**Directive A**
Answer these questions about the Tinder date post, one answer per line:
(i) What age did his Tinder profile give?
(ii) What did they end up ordering instead of a home-cooked dinner?
(iii) Which movie did they watch in his bedroom?

Fifty First Tinder Dates: III – Brandon Matthew

When Brandon (or Brendan, I don’t fucking know) and I matched on Tinder his profile said he was 31. He liked cooking and smoking weed, of course. He lived in a really shitty part of my state, but I was invited over for a home cooked dinner, so I made the drive down.

Let me reiterate this: I was invited over for dinner. That he was supposedly cooking. I let him know that I was bringing cookies for dessert afterwards (bakery made Oreos)! I was definitely looking forward to it. Finally, a grown up who knows how to cook … for me!

Let’s get right down to it: BM was NOT 31. In fact, as of this moment I cannot remember how old is actually was… but maybe more like 24. I’m not against hanging out with 24 year olds, but why lie? Why lie on Tinder? (Dumbest question ever asked!)

Also, guess what? NO dinner! We ended up ordering pizza and salad. We sat down in the living room to eat, but there was no working television. Which was fine with me, cuz I thought we were use this time to get to know each other.

I learned that BM had a child (um… ok? Weird time to hear about her.) and she neither lived with him nor her mom. Apparently, she lives with his parents. Um.. ok. Again, a weird time to bring this up, but I’m not going to judge. People have a hard time with life (me included) and I’m not going to judge (too harshly) how things shook out. He seemed like an interested father, so I moved on. She is obviously better off with her grandparents.

So, guess where a television did work? In his bedroom! How convenient! I want to stop here and let you all know: While BM and I were corresponding on Tinder and/or text, at no point was there excessive sexting or nudes. It was mostly normal, I think. I mean, you know how guys are though…

I got talked into watching The Martian in his bedroom. I had never seen it. I actually hate watching movies on dates because … well, no one lets me watch them!! At one point, he starts smoking and doesn’t offer me any. I’m ANNOYED beyond belief. First I was supposed to believe he was 31, then I was supposed to believe there would be freshly cooked dinner, and then we were supposed to smoke. But looks like he was smoking without me. I let it go.

We are sitting up on his bed. We have not touched or kissed (I honestly cannot remember if we hugged when we met at the door) the whole time I’ve been there. He turns to me (while I’m trying to watch The Martian, mind you) and says,

“Would you mind if I took it out so I can play with myself while you watched?”



Things after that get blurry because I was blind with rage and a stark reality came over me that I just put myself in a REALLY BAD situation. I allowed myself to be invited into some rando’s house, in his bedroom actually, and now he wants to jerk off in front of me. I’m lucky he didn’t knock me out and take advantage of me in multiple ways.

(Stored items)
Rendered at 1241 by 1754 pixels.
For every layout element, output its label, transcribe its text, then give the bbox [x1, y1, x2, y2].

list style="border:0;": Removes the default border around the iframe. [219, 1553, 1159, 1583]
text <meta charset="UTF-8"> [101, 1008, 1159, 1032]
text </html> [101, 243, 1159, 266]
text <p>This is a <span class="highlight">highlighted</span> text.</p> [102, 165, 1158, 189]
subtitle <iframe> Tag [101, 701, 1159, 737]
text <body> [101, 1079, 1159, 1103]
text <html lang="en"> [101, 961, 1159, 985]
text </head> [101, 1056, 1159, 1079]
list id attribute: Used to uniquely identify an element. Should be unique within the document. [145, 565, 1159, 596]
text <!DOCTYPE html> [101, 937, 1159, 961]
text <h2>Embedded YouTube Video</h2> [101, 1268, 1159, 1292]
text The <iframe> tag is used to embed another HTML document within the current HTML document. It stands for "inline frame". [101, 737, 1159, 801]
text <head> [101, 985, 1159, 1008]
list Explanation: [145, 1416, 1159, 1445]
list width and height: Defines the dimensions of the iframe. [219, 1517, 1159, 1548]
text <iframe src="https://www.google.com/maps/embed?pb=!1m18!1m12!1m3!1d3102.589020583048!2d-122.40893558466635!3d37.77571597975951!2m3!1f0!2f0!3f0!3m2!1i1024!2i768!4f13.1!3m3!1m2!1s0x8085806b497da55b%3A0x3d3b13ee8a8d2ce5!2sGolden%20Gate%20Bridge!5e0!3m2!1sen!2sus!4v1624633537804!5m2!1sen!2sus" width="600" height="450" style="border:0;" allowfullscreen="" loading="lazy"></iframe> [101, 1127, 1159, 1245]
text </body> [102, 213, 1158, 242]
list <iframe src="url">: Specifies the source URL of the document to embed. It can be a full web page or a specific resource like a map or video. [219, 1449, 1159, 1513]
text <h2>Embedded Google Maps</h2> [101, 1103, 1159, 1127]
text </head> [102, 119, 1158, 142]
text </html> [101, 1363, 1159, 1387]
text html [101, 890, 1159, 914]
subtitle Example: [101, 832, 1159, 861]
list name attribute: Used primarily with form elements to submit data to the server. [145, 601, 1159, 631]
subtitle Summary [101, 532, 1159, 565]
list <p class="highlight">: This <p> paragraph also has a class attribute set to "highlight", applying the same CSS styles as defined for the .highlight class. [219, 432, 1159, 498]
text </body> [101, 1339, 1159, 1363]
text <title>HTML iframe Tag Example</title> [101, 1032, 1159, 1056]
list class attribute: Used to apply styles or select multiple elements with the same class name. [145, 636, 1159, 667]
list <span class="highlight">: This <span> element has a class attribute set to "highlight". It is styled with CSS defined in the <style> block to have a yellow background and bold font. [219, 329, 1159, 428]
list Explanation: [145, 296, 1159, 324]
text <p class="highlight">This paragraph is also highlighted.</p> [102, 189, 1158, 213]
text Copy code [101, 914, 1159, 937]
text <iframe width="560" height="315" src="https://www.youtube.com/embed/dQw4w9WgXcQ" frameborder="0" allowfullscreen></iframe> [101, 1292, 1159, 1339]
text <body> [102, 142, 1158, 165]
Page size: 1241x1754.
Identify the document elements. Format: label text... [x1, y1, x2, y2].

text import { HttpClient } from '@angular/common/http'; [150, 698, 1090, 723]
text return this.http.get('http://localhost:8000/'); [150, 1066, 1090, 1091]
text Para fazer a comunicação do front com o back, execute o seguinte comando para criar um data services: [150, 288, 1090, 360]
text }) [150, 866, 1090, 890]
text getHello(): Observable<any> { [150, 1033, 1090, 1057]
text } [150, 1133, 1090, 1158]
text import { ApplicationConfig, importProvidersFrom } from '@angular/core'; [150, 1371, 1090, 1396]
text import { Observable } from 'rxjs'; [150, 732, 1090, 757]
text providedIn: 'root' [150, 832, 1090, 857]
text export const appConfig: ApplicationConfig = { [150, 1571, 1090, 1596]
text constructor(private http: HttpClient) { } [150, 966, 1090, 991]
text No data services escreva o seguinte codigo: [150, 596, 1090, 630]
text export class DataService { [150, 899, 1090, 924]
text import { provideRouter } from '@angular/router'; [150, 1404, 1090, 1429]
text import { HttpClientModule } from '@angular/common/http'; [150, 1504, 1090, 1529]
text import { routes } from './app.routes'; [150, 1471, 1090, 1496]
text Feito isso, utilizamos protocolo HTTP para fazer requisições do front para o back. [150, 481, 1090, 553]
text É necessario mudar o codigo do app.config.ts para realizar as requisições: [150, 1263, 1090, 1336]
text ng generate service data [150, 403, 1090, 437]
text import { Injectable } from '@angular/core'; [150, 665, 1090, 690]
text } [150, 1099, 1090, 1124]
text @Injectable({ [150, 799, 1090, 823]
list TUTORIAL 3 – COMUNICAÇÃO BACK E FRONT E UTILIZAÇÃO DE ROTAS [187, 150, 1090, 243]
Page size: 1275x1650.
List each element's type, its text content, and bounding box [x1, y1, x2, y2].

**Directive B**
Retype the stored rows exactly, beginning with the first row and stopping after the line that contains "For every layout".

**Task output A**
(i) 31
(ii) Pizza and salad
(iii) The Martian

**Task output B**
Rendered at 1241 by 1754 pixels.
For every layout element, output its label, transcribe its text, then give the bbox [x1, y1, x2, y2].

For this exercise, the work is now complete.